Using OMOP CDM as data extraction/data delivery format

mgkahn · July 22, 2019, 2:21pm

First the questions, then the background:

QUESTIONS: Is anybody using OMOP CDM as their data delivery format to give data extracts to investigators? If so, how do you do this, what data elements/fields to you provide, and how is it working for your investigators? What training do you need to give investigators when you hand over a data set in OMOP CDM format?

BACKGROUND: The University of Colorado uses OMOP for its integrated research data warehouse. We want to begin delivering data sets to our investigators in OMOP format for a couple of reasons: (1) it ensures direct provenance between what is delivered and what is in the warehouse, and (2) it introduces the OMOP CDM to our investigator community.

That said, I am considering violating what I just wrote by creating a version of the CDM that pre-joins all of the concept_ids and pulls in some of the key fields in the CONCEPT table such as concept_code and concept_name (and maybe other fields). Some of the reasons include (1) easier for recipients not comfortable with multi-table joins to work with the data or at least reduce the number of joins in a query and (2) eliminates the need to either ship or always require access to some version of the CONCEPT table. For sophisticated users, we could provide access to CONCEPT_ANCESTOR and/or CONCEPT_SYNONYMS.

At some point I hope to introduce ATLAS as an alternative/integrated data delivery + analytics environment but we are probably a long way off from being able to do this. Even so, I can’t envision ATLAS becoming the dominant method used by most of our investigators for their work (just the really smart ones……! ← that’s for Patrick…… ).

Any insights on using OMOP as a data extraction format would be appreciated.

Thanks,
Michael

roger.carlson · July 22, 2019, 3:13pm

I can see quite a lot of utility in putting the OMOP data into a data warehouse format.

I’ve created an application in MS Access which joins the Standard Data Tables to the Concept table (sometimes multiple times) so that both the concept_id and the concept_name or code are shown. Each data table is on a separate tab and all are grouped on a person. In this way, I can select a person, one of their visits, and see all of the conditions, procedures, measurements, etc at one go. I use this to compare my OMOP data back to the EHR.

While this works pretty well, all those joins tend to slow performance. Already having the tables pre-joined, and the fields pre-calculated would help a lot.

However, I think I’d do this only as a separate ETL, leaving the OMOP format pristine. In SQL, it’s always easier to put things together than to take them apart.

Mark_Danese · July 22, 2019, 8:08pm

It is an interesting question. We are working with the National Cancer Institute on a “light” version of SEER Medicare data. In discussions, it is pretty clear that a simple data structure is critical to them. When we do work like this, we focus on taking data from data models like OMOP and outputting the data in analysis ready (or almost ready) formats. We output a cohort table (one record per person) and an events table (multiple records per person), and attrition table, plus several lookup tables for vocabulary data as well as data dictionaries. We also generate a whole protocol for the extract with all of the documentation (i.e., the cohort and variable definitions). We do this so that someone has everything they need to write a manuscript using the data.
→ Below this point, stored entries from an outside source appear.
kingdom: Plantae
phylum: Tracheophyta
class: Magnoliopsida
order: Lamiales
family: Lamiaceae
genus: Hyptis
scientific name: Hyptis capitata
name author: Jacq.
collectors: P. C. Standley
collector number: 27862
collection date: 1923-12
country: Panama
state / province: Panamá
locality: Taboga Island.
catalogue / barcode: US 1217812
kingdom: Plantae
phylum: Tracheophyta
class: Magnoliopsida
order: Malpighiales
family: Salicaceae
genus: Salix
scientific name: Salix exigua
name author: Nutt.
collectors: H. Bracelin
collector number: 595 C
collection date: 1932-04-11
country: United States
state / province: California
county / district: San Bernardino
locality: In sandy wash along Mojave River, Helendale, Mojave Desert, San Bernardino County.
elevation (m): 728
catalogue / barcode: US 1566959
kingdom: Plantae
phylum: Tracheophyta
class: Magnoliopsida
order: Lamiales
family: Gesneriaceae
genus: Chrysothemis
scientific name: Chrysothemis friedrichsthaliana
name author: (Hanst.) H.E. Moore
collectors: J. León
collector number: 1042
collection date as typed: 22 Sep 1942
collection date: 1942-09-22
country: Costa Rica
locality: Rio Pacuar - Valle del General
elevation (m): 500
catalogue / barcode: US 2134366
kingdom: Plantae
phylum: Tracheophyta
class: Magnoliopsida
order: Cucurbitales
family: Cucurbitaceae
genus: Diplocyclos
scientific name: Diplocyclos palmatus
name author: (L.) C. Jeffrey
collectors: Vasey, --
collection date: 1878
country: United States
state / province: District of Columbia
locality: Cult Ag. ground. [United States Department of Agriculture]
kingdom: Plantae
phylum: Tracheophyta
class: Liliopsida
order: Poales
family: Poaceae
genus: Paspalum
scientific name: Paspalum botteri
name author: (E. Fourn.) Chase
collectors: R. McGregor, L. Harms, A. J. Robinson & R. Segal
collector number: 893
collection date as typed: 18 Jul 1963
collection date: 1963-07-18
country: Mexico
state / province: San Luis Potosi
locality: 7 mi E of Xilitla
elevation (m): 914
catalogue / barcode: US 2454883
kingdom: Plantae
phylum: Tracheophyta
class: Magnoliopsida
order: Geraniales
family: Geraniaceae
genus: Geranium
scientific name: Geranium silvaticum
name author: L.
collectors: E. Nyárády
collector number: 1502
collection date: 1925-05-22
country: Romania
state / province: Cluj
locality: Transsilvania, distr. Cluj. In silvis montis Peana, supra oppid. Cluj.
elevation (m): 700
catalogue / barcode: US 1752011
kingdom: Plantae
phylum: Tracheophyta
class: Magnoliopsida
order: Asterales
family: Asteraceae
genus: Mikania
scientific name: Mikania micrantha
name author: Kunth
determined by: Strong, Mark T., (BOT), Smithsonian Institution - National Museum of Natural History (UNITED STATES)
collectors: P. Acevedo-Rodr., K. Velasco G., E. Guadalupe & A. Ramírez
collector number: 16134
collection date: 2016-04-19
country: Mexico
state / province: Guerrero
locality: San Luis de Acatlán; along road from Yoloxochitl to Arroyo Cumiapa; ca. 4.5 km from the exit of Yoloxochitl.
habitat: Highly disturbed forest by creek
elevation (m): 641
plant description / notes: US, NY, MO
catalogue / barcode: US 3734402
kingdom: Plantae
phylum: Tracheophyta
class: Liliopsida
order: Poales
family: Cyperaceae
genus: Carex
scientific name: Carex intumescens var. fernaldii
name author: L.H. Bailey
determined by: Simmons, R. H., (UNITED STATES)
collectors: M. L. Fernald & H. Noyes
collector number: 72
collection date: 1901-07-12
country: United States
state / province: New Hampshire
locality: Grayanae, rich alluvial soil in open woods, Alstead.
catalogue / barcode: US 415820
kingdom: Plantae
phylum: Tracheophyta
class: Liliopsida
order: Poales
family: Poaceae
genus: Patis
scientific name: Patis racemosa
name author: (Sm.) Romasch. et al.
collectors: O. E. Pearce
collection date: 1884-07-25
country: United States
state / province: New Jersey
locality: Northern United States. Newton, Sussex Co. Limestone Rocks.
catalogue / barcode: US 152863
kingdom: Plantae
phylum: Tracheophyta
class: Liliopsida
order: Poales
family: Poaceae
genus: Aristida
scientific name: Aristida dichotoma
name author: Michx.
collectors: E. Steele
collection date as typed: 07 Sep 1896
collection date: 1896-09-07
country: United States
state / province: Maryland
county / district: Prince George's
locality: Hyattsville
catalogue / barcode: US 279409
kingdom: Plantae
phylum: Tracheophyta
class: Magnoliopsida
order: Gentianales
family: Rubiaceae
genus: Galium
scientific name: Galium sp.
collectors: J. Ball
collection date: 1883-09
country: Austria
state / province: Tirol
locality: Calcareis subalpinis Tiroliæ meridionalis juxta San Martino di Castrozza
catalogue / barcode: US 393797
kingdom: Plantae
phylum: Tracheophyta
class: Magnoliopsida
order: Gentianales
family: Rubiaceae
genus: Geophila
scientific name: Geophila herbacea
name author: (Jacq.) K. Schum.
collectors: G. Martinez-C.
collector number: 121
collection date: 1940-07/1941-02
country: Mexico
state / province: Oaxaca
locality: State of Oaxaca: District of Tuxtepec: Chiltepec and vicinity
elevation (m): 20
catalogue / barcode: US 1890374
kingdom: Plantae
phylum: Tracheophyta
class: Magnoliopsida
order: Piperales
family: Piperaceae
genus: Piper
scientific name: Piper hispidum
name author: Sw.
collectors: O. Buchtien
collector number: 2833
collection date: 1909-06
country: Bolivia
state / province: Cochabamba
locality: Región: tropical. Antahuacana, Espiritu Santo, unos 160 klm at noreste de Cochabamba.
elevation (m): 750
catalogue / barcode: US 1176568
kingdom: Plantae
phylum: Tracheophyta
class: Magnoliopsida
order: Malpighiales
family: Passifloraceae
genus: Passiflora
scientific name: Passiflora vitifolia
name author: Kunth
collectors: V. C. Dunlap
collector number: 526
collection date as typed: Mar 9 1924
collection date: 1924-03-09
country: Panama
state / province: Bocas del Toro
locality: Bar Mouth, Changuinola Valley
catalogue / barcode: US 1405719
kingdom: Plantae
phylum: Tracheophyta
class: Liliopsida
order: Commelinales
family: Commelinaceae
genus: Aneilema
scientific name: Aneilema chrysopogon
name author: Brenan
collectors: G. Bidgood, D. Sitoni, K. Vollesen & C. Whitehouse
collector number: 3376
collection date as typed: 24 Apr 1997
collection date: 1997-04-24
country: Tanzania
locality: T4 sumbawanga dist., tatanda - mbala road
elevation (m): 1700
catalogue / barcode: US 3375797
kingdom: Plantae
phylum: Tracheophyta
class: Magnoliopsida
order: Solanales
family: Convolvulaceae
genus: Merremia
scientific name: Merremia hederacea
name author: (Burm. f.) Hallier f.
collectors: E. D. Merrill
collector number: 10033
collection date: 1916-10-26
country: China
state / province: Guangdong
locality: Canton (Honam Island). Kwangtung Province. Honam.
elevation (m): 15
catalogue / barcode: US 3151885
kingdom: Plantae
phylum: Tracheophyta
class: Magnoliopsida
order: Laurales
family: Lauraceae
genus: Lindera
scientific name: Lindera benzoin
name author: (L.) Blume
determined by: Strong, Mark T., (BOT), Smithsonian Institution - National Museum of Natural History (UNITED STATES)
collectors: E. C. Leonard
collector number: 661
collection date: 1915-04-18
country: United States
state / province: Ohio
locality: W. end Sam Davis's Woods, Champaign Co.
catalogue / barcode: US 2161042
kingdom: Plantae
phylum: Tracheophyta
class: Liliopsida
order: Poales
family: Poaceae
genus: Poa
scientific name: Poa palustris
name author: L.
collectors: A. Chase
Having said the above, it is a ton of work to generate these datasets, which is why we built software to do it. But my message is that anything you can do to make the data easier, the better it will be. The people using the data will probably not want to take the time to learn a complicated structure, even if, in the long-term, it might benefit them to do so.

Others may have different experiences, of course. We have a very specific use case which may not align with yours.

Christian_Reich · July 23, 2019, 3:57am

@mgkahn:

I have the eery feeling we already discussed this before. But can’t find it.

As the de-facto holder of the Congregation of the Holy Office of the Inquisition I have to tell you that this is off Doctrine. But since concept_ids are unique and clean I cannot see a problem, other than you bloating the size of the database.

We deliver all IQVIA data assets in OMOP format ready to go in proper format. Nobody has mentioned anything. Of course, we also tell them to learn about the OMOP CDM, take a Tutorial or book one with us. So, maybe you don’t go too protective and let the kids figure it out.

What’s the problem? Do you need help? Or infrastructure? Or permission? We host ATLAS on the public infrastructure, and after a ton of pressure testing IT Security allowed it. Of course these are unidentified data of patients, and treating providers are not among our customers.

mgkahn · July 23, 2019, 9:47pm

@Christian_Reich: “I have the eery feeling we already discussed this before. But can’t find it.”

Not in public… (which further confirms Patrick’s admonishment against email conversations about OHDSI topics).